Here are records with pictures in them. Copy all of them exactly and leave the pictures out.

++++ Data for this task ++++

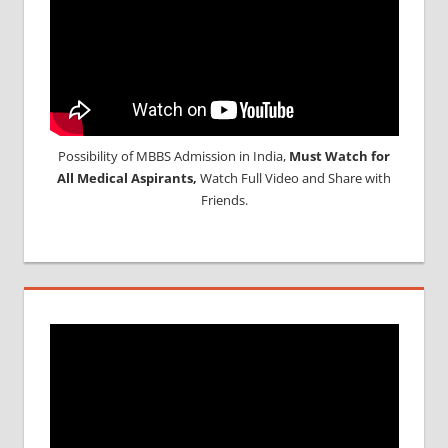
Possibility of MBBS Admission in India,
Must Watch for
All Medical Aspirants,
Watch Full Video and Share with
Friends.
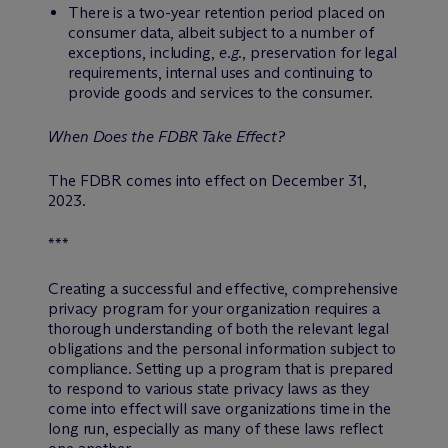
There is a two-year retention period placed on
consumer data, albeit subject to a number of
exceptions, including,
e.g.
, preservation for legal
requirements, internal uses and continuing to
provide goods and services to the consumer.
When Does the FDBR Take Effect?
The FDBR comes into effect on December 31,
2023.
***
Creating a successful and effective, comprehensive
privacy program for your organization requires a
thorough understanding of both the relevant legal
obligations and the personal information subject to
compliance. Setting up a program that is prepared
to respond to various state privacy laws as they
come into effect will save organizations time in the
long run, especially as many of these laws reflect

++++

Result of this task:
Possibility of MBBS Admission in India,
Must Watch for
All Medical Aspirants,
Watch Full Video and Share with
Friends.
There is a two-year retention period placed on
consumer data, albeit subject to a number of
exceptions, including,
e.g.
, preservation for legal
requirements, internal uses and continuing to
provide goods and services to the consumer.
When Does the FDBR Take Effect?
The FDBR comes into effect on December 31,
2023.
***
Creating a successful and effective, comprehensive
privacy program for your organization requires a
thorough understanding of both the relevant legal
obligations and the personal information subject to
compliance. Setting up a program that is prepared
to respond to various state privacy laws as they
come into effect will save organizations time in the
long run, especially as many of these laws reflect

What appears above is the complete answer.